Data excerpt:
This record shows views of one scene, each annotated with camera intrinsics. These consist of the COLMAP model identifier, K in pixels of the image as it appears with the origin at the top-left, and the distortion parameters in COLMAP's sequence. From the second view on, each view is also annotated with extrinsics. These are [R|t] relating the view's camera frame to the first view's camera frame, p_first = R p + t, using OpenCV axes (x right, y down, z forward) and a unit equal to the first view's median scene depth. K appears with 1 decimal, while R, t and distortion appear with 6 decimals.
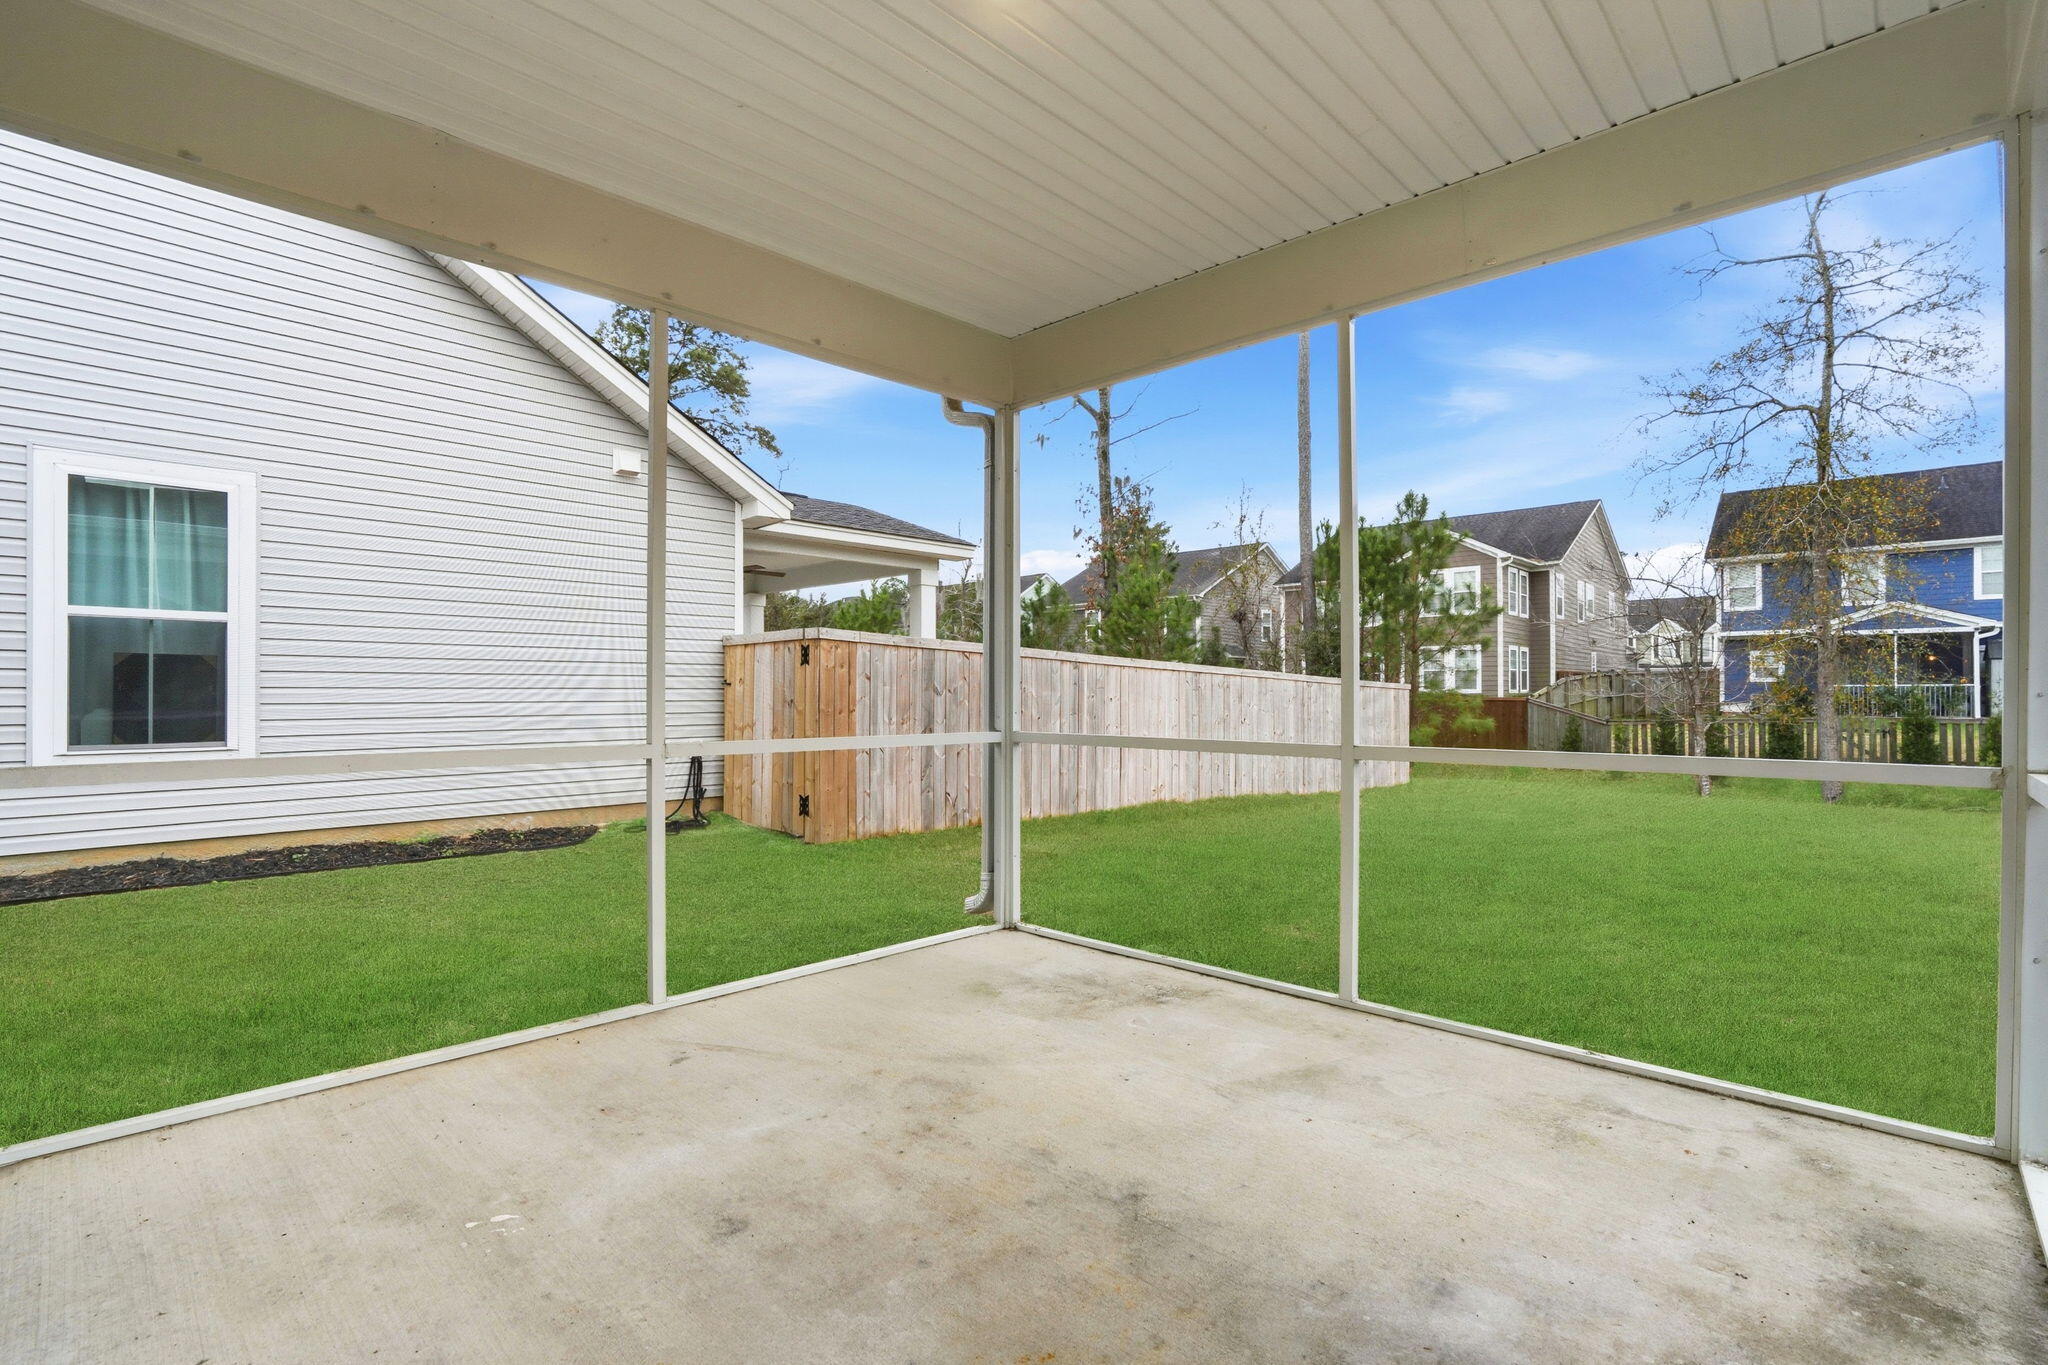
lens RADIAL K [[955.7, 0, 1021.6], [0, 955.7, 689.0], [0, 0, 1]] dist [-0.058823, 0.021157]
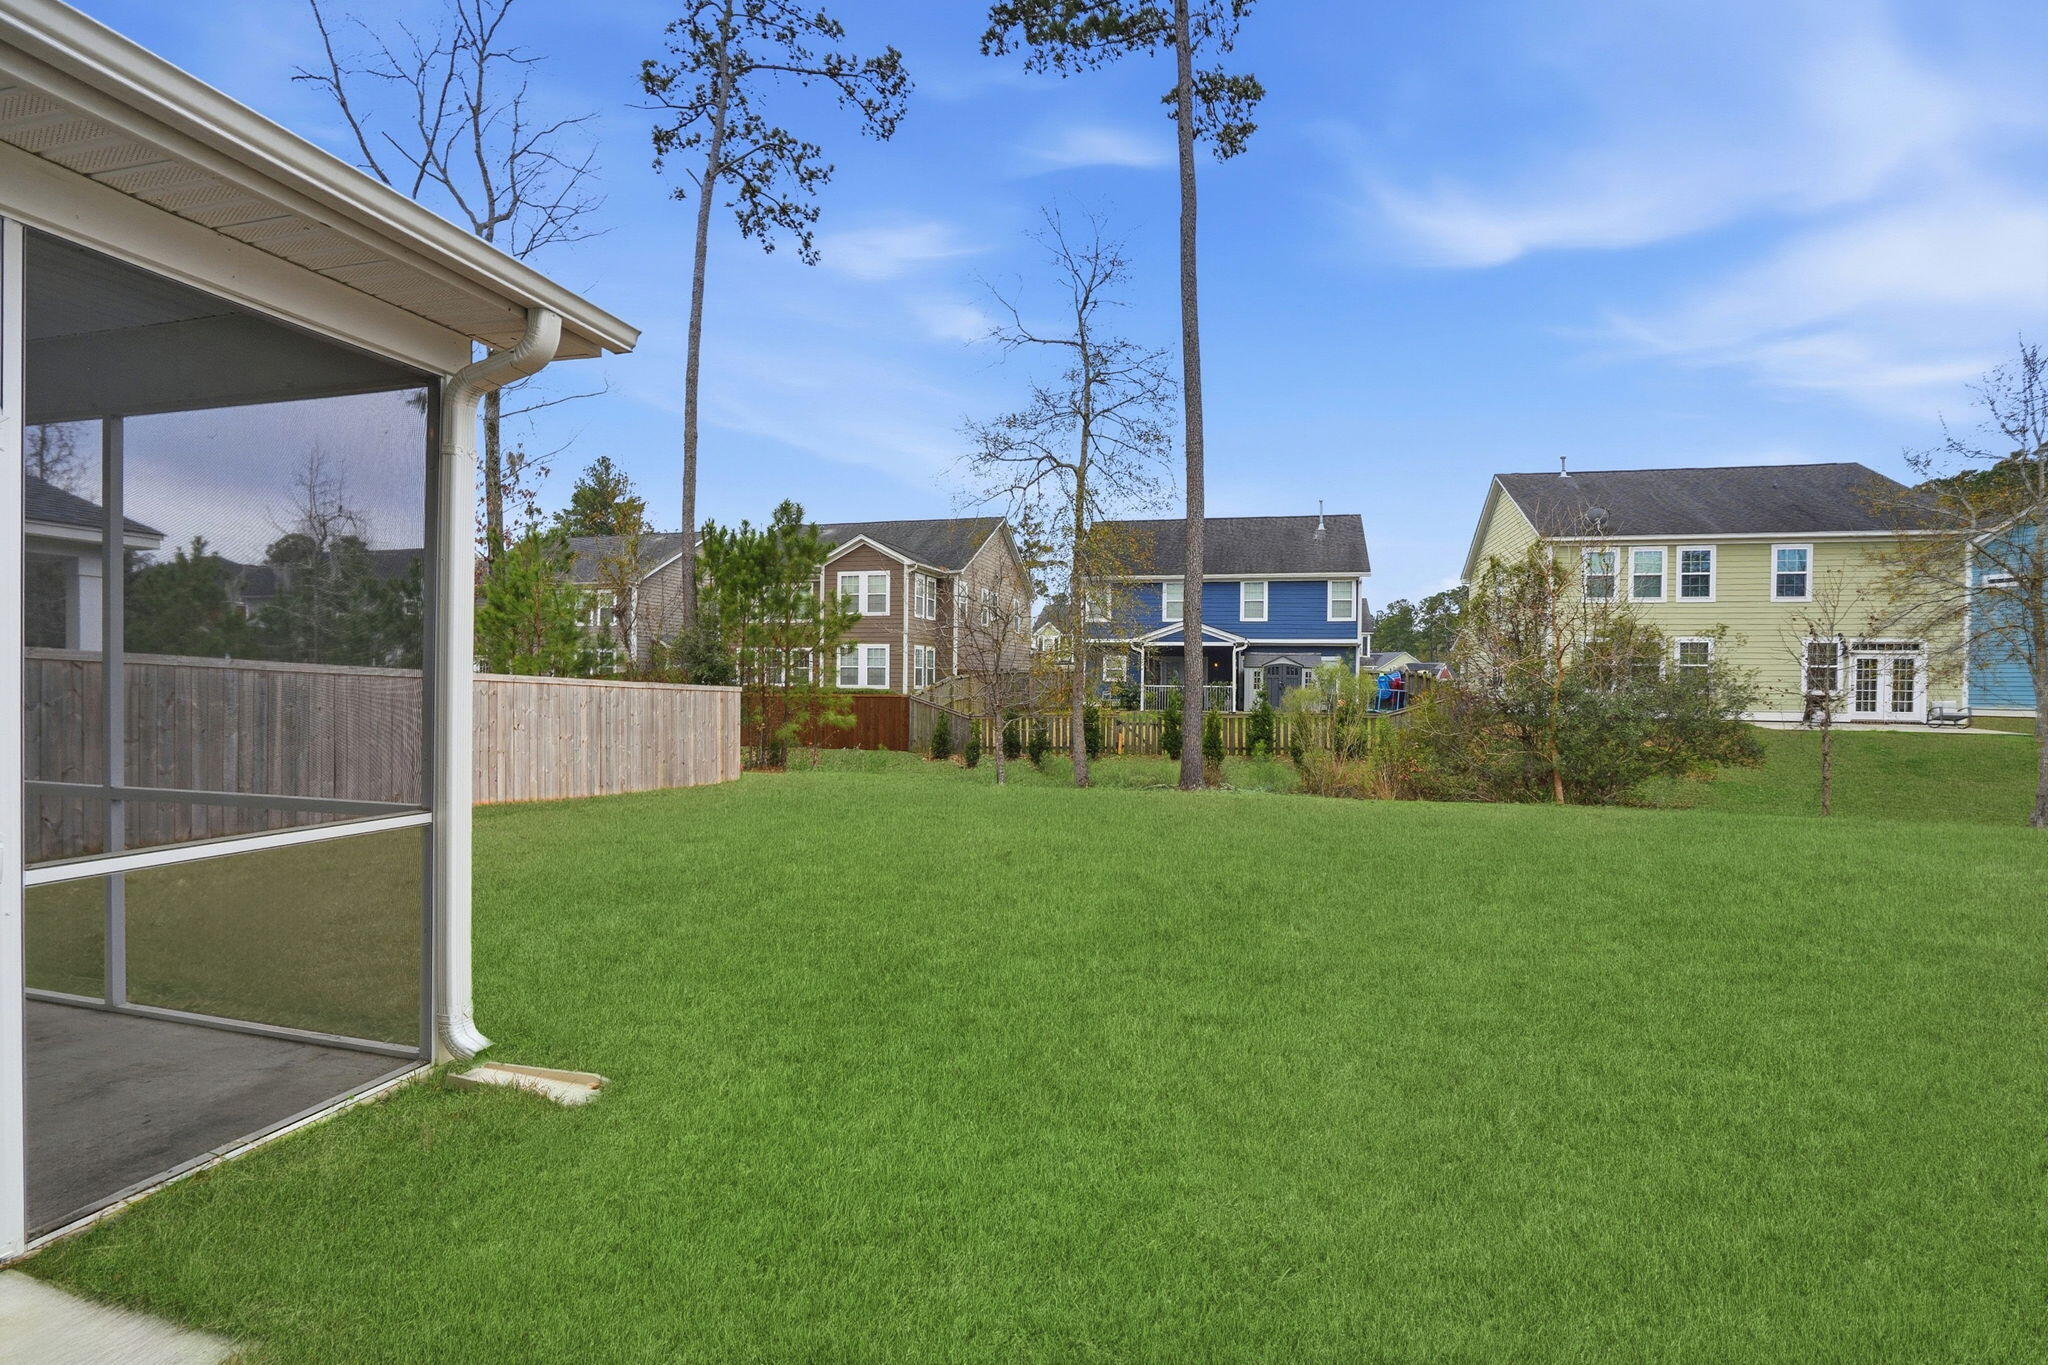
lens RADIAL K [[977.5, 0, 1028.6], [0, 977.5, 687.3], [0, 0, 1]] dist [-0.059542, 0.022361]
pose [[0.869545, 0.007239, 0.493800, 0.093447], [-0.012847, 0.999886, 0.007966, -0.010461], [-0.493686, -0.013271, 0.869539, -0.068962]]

What to produce: Copy every line of the data above word for word, omitting the pictures from your answer.

Solution:
This record shows views of one scene, each annotated with camera intrinsics. These consist of the COLMAP model identifier, K in pixels of the image as it appears with the origin at the top-left, and the distortion parameters in COLMAP's sequence. From the second view on, each view is also annotated with extrinsics. These are [R|t] relating the view's camera frame to the first view's camera frame, p_first = R p + t, using OpenCV axes (x right, y down, z forward) and a unit equal to the first view's median scene depth. K appears with 1 decimal, while R, t and distortion appear with 6 decimals.
lens RADIAL K [[955.7, 0, 1021.6], [0, 955.7, 689.0], [0, 0, 1]] dist [-0.058823, 0.021157]
lens RADIAL K [[977.5, 0, 1028.6], [0, 977.5, 687.3], [0, 0, 1]] dist [-0.059542, 0.022361]
pose [[0.869545, 0.007239, 0.493800, 0.093447], [-0.012847, 0.999886, 0.007966, -0.010461], [-0.493686, -0.013271, 0.869539, -0.068962]]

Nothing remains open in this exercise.